Distance matrices are used in phylogeny as non-parametric distance methods and were originally applied to phenetic data using a matrix of pairwise distances. These distances are then reconciled to produce a tree (a phylogram, with informative branch lengths). The distance matrix can come from a number of different sources, including measured distance (for example from immunological studies) or morphometric analysis, various pairwise distance formulae (such as euclidean distance) applied to discrete morphological characters, or genetic distance from sequence, restriction fragment, or allozyme data. For phylogenetic character data, raw distance values can be calculated by simply counting the number of pairwise differences in character states (Hamming distance).
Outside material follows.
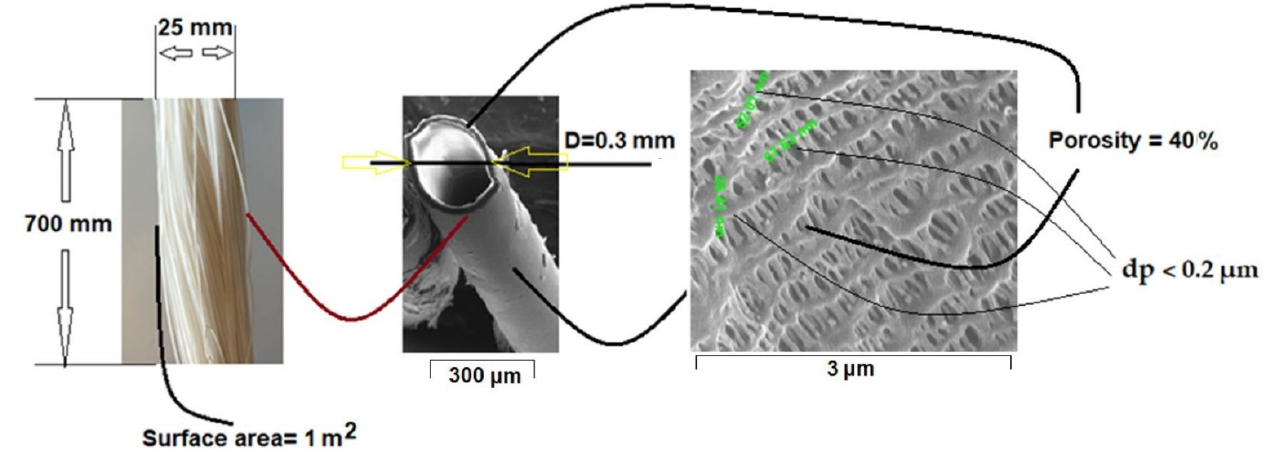
Figure 2. The typical characteristics of the polypropylene hollow fiber membrane (PPM).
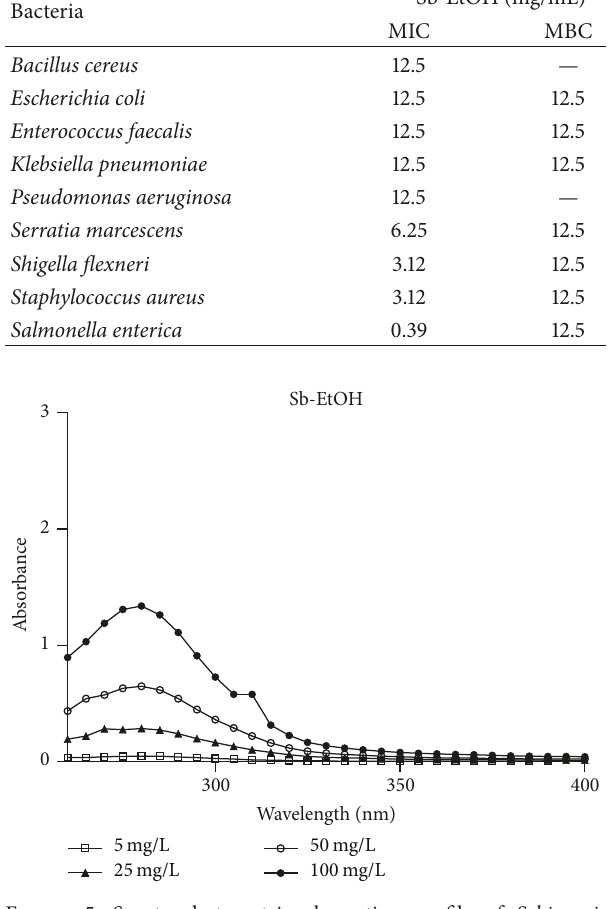
Figure 5: Spectrophotometric absorption profile of Schinopsis brasiliensis extract (260–400 nm).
Distance-matrix methods of phylogenetic analysis explicitly rely on a measure of "genetic distance" between the sequences being classified, and therefore they require an MSA (multiple sequence alignment) as an input. Distance is often defined as the fraction of mismatches at aligned positions, with gaps either ignored or counted as mismatches. Distance methods attempt to construct an all-to-all matrix from the sequence query set describing the distance between each sequence pair. From this is constructed a phylogenetic tree that places closely related sequences under the same interior node and whose branch lengths closely reproduce the observed distances between sequences. Distance-matrix methods may produce either rooted or unrooted trees, depending on the algorithm used to calculate them. They are frequently used as the basis for progressive and iterative types of multiple sequence alignment. The main disadvantage of distance-matrix methods is their inability to efficiently use information about local high-variation regions that appear across multiple subtrees.
Neighbor-joining methods apply general data clustering techniques to sequence analysis using genetic distance as a clustering metric. The simple neighbor-joining method produces unrooted trees, but it does not assume a constant rate of evolution (i.e., a molecular clock) across lineages.